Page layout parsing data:

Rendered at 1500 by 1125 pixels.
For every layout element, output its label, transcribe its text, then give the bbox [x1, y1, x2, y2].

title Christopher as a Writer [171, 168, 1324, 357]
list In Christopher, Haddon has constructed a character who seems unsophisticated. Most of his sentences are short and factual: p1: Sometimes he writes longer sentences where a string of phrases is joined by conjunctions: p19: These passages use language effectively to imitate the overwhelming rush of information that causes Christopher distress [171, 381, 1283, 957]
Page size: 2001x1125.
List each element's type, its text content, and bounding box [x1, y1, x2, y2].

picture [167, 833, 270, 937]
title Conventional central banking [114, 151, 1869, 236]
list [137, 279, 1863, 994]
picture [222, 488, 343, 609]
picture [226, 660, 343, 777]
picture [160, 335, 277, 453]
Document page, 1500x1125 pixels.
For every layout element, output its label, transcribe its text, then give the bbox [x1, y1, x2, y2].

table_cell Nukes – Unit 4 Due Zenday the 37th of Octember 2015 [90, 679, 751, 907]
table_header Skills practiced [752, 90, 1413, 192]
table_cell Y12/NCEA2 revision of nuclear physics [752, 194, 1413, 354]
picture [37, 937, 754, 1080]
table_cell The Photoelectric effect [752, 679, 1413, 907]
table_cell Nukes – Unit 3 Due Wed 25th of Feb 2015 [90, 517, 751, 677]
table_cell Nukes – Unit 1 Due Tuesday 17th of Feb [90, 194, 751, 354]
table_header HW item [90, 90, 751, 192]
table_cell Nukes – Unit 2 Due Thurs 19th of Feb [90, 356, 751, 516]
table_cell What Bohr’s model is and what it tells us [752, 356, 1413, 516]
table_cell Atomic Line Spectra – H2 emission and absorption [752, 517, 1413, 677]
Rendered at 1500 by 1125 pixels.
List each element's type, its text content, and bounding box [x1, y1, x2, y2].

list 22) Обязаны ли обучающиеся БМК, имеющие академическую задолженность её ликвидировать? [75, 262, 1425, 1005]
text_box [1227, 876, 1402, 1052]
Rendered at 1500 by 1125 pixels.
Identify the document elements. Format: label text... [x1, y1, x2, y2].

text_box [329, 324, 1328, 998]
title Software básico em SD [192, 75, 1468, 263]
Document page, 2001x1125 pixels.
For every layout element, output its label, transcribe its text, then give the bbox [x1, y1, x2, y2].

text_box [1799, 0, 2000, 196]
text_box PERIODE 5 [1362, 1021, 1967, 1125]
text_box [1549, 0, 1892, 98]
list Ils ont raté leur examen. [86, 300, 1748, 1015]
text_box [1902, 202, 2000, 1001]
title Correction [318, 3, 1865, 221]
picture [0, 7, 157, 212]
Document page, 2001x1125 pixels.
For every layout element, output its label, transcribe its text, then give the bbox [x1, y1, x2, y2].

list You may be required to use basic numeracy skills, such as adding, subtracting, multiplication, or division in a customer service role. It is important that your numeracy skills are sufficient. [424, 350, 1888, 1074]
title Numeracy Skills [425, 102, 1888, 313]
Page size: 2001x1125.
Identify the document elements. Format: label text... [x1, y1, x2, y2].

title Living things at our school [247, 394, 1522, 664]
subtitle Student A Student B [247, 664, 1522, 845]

▶ _What to do_:
Print every record exactly, so that each word matches what is written above.

▶ _Result of the task_:
Rendered at 1500 by 1125 pixels.
For every layout element, output its label, transcribe its text, then give the bbox [x1, y1, x2, y2].

title Christopher as a Writer [171, 168, 1324, 357]
list In Christopher, Haddon has constructed a character who seems unsophisticated. Most of his sentences are short and factual: p1: Sometimes he writes longer sentences where a string of phrases is joined by conjunctions: p19: These passages use language effectively to imitate the overwhelming rush of information that causes Christopher distress [171, 381, 1283, 957]
Page size: 2001x1125.
List each element's type, its text content, and bounding box [x1, y1, x2, y2].

picture [167, 833, 270, 937]
title Conventional central banking [114, 151, 1869, 236]
list [137, 279, 1863, 994]
picture [222, 488, 343, 609]
picture [226, 660, 343, 777]
picture [160, 335, 277, 453]
Document page, 1500x1125 pixels.
For every layout element, output its label, transcribe its text, then give the bbox [x1, y1, x2, y2].

table_cell Nukes – Unit 4 Due Zenday the 37th of Octember 2015 [90, 679, 751, 907]
table_header Skills practiced [752, 90, 1413, 192]
table_cell Y12/NCEA2 revision of nuclear physics [752, 194, 1413, 354]
picture [37, 937, 754, 1080]
table_cell The Photoelectric effect [752, 679, 1413, 907]
table_cell Nukes – Unit 3 Due Wed 25th of Feb 2015 [90, 517, 751, 677]
table_cell Nukes – Unit 1 Due Tuesday 17th of Feb [90, 194, 751, 354]
table_header HW item [90, 90, 751, 192]
table_cell Nukes – Unit 2 Due Thurs 19th of Feb [90, 356, 751, 516]
table_cell What Bohr’s model is and what it tells us [752, 356, 1413, 516]
table_cell Atomic Line Spectra – H2 emission and absorption [752, 517, 1413, 677]
Rendered at 1500 by 1125 pixels.
List each element's type, its text content, and bounding box [x1, y1, x2, y2].

list 22) Обязаны ли обучающиеся БМК, имеющие академическую задолженность её ликвидировать? [75, 262, 1425, 1005]
text_box [1227, 876, 1402, 1052]
Rendered at 1500 by 1125 pixels.
Identify the document elements. Format: label text... [x1, y1, x2, y2].

text_box [329, 324, 1328, 998]
title Software básico em SD [192, 75, 1468, 263]
Document page, 2001x1125 pixels.
For every layout element, output its label, transcribe its text, then give the bbox [x1, y1, x2, y2].

text_box [1799, 0, 2000, 196]
text_box PERIODE 5 [1362, 1021, 1967, 1125]
text_box [1549, 0, 1892, 98]
list Ils ont raté leur examen. [86, 300, 1748, 1015]
text_box [1902, 202, 2000, 1001]
title Correction [318, 3, 1865, 221]
picture [0, 7, 157, 212]
Document page, 2001x1125 pixels.
For every layout element, output its label, transcribe its text, then give the bbox [x1, y1, x2, y2].

list You may be required to use basic numeracy skills, such as adding, subtracting, multiplication, or division in a customer service role. It is important that your numeracy skills are sufficient. [424, 350, 1888, 1074]
title Numeracy Skills [425, 102, 1888, 313]
Page size: 2001x1125.
Identify the document elements. Format: label text... [x1, y1, x2, y2].

title Living things at our school [247, 394, 1522, 664]
subtitle Student A Student B [247, 664, 1522, 845]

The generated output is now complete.